**Task statement:** Give back every line below, character for character and in the same order.

**Material supplied:**
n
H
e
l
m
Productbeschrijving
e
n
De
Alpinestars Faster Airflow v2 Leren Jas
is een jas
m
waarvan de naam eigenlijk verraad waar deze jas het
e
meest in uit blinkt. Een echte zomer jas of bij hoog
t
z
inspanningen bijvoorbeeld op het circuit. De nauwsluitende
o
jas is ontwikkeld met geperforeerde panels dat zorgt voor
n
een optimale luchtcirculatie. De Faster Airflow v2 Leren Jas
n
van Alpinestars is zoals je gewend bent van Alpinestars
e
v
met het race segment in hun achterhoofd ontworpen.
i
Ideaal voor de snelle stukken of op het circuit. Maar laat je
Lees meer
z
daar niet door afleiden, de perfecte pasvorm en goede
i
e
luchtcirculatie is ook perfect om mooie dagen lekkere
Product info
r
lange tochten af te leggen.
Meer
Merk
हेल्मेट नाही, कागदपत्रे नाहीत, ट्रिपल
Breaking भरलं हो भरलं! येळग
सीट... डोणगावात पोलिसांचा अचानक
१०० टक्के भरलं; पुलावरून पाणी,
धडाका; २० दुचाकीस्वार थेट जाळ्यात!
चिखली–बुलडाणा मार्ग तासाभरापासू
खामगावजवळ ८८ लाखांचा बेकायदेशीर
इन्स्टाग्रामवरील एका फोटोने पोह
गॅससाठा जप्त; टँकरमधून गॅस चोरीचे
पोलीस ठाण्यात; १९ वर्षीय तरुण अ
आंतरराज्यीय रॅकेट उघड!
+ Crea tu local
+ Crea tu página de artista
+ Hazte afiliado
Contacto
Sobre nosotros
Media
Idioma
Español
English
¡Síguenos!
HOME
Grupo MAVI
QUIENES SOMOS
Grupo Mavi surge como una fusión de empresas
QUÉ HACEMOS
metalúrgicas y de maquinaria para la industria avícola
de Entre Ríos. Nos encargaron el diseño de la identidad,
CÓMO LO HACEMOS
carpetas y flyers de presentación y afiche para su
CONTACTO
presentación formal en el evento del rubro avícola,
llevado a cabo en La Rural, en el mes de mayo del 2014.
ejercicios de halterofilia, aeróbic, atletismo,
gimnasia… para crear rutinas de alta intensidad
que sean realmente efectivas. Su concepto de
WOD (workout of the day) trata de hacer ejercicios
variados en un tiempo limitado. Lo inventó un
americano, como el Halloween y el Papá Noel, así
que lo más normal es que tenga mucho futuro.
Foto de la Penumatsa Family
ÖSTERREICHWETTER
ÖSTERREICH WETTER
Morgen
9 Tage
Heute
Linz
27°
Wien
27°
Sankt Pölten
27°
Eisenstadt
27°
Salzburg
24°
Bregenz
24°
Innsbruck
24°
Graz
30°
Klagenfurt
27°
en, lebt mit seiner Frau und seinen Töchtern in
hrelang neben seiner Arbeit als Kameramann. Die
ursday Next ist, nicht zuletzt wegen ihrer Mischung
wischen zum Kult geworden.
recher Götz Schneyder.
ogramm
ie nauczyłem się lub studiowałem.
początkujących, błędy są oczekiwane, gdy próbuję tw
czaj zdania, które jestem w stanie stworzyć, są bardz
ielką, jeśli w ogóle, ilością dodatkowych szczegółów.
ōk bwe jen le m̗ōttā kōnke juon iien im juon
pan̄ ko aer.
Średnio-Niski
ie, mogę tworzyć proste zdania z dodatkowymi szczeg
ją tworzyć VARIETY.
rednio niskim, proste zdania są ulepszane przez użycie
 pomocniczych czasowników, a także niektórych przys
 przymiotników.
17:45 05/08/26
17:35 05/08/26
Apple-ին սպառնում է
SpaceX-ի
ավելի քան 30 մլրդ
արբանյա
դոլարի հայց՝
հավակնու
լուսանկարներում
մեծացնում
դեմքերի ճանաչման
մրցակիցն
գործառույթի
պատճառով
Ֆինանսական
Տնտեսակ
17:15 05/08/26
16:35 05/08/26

**Written reply:**
n
H
e
l
m
Productbeschrijving
e
n
De
Alpinestars Faster Airflow v2 Leren Jas
is een jas
m
waarvan de naam eigenlijk verraad waar deze jas het
e
meest in uit blinkt. Een echte zomer jas of bij hoog
t
z
inspanningen bijvoorbeeld op het circuit. De nauwsluitende
o
jas is ontwikkeld met geperforeerde panels dat zorgt voor
n
een optimale luchtcirculatie. De Faster Airflow v2 Leren Jas
n
van Alpinestars is zoals je gewend bent van Alpinestars
e
v
met het race segment in hun achterhoofd ontworpen.
i
Ideaal voor de snelle stukken of op het circuit. Maar laat je
Lees meer
z
daar niet door afleiden, de perfecte pasvorm en goede
i
e
luchtcirculatie is ook perfect om mooie dagen lekkere
Product info
r
lange tochten af te leggen.
Meer
Merk
हेल्मेट नाही, कागदपत्रे नाहीत, ट्रिपल
Breaking भरलं हो भरलं! येळग
सीट... डोणगावात पोलिसांचा अचानक
१०० टक्के भरलं; पुलावरून पाणी,
धडाका; २० दुचाकीस्वार थेट जाळ्यात!
चिखली–बुलडाणा मार्ग तासाभरापासू
खामगावजवळ ८८ लाखांचा बेकायदेशीर
इन्स्टाग्रामवरील एका फोटोने पोह
गॅससाठा जप्त; टँकरमधून गॅस चोरीचे
पोलीस ठाण्यात; १९ वर्षीय तरुण अ
आंतरराज्यीय रॅकेट उघड!
+ Crea tu local
+ Crea tu página de artista
+ Hazte afiliado
Contacto
Sobre nosotros
Media
Idioma
Español
English
¡Síguenos!
HOME
Grupo MAVI
QUIENES SOMOS
Grupo Mavi surge como una fusión de empresas
QUÉ HACEMOS
metalúrgicas y de maquinaria para la industria avícola
de Entre Ríos. Nos encargaron el diseño de la identidad,
CÓMO LO HACEMOS
carpetas y flyers de presentación y afiche para su
CONTACTO
presentación formal en el evento del rubro avícola,
llevado a cabo en La Rural, en el mes de mayo del 2014.
ejercicios de halterofilia, aeróbic, atletismo,
gimnasia… para crear rutinas de alta intensidad
que sean realmente efectivas. Su concepto de
WOD (workout of the day) trata de hacer ejercicios
variados en un tiempo limitado. Lo inventó un
americano, como el Halloween y el Papá Noel, así
que lo más normal es que tenga mucho futuro.
Foto de la Penumatsa Family
ÖSTERREICHWETTER
ÖSTERREICH WETTER
Morgen
9 Tage
Heute
Linz
27°
Wien
27°
Sankt Pölten
27°
Eisenstadt
27°
Salzburg
24°
Bregenz
24°
Innsbruck
24°
Graz
30°
Klagenfurt
27°
en, lebt mit seiner Frau und seinen Töchtern in
hrelang neben seiner Arbeit als Kameramann. Die
ursday Next ist, nicht zuletzt wegen ihrer Mischung
wischen zum Kult geworden.
recher Götz Schneyder.
ogramm
ie nauczyłem się lub studiowałem.
początkujących, błędy są oczekiwane, gdy próbuję tw
czaj zdania, które jestem w stanie stworzyć, są bardz
ielką, jeśli w ogóle, ilością dodatkowych szczegółów.
ōk bwe jen le m̗ōttā kōnke juon iien im juon
pan̄ ko aer.
Średnio-Niski
ie, mogę tworzyć proste zdania z dodatkowymi szczeg
ją tworzyć VARIETY.
rednio niskim, proste zdania są ulepszane przez użycie
 pomocniczych czasowników, a także niektórych przys
 przymiotników.
17:45 05/08/26
17:35 05/08/26
Apple-ին սպառնում է
SpaceX-ի
ավելի քան 30 մլրդ
արբանյա
դոլարի հայց՝
հավակնու
լուսանկարներում
մեծացնում
դեմքերի ճանաչման
մրցակիցն
գործառույթի
պատճառով
Ֆինանսական
Տնտեսակ
17:15 05/08/26
16:35 05/08/26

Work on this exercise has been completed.